Listed entries below:

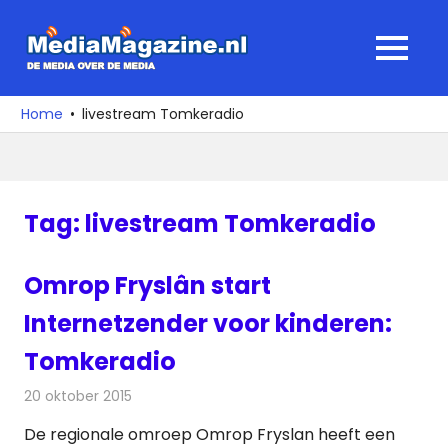
Ga
naar
MediaMagaz
MENU
de
De
inhoud
media
Home
livestream Tomkeradio
over
de
media
Tag:
livestream Tomkeradio
Omrop Fryslân start
Internetzender voor kinderen:
Tomkeradio
20 oktober 2015
Redactie
Internet
,
Nieuws
,
Radionieuws
De regionale omroep Omrop Fryslan heeft een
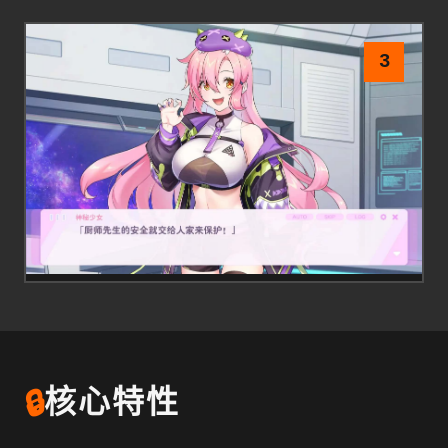
3
🔒
核心特性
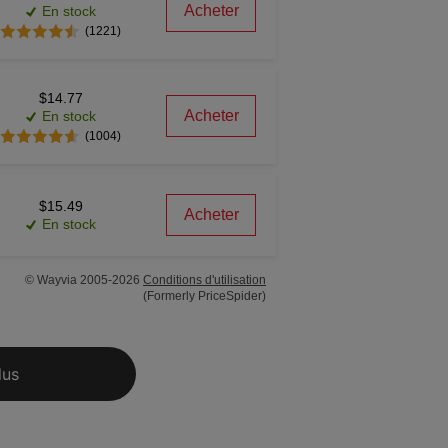
Acheter
En stock
(1221)
$14.77
Acheter
En stock
(1004)
$15.49
Acheter
En stock
© Wayvia 2005-2026
Conditions d'utilisation
(Formerly PriceSpider)
lus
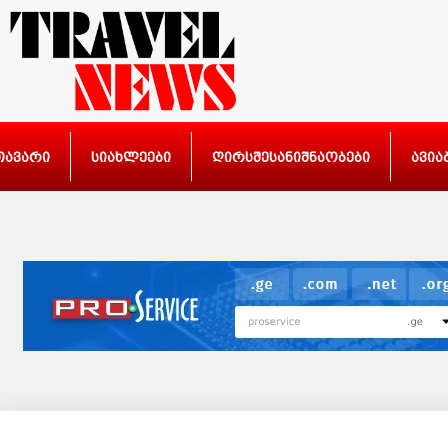
თავარი
სიახლეები
ღირსშესანიშნაობები
ავია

End of Listed entries.

Task statement: In the material above, how many lines contain the string "Omrop", with case mattering? Reply with the number alone.

Answer for this exercise: 2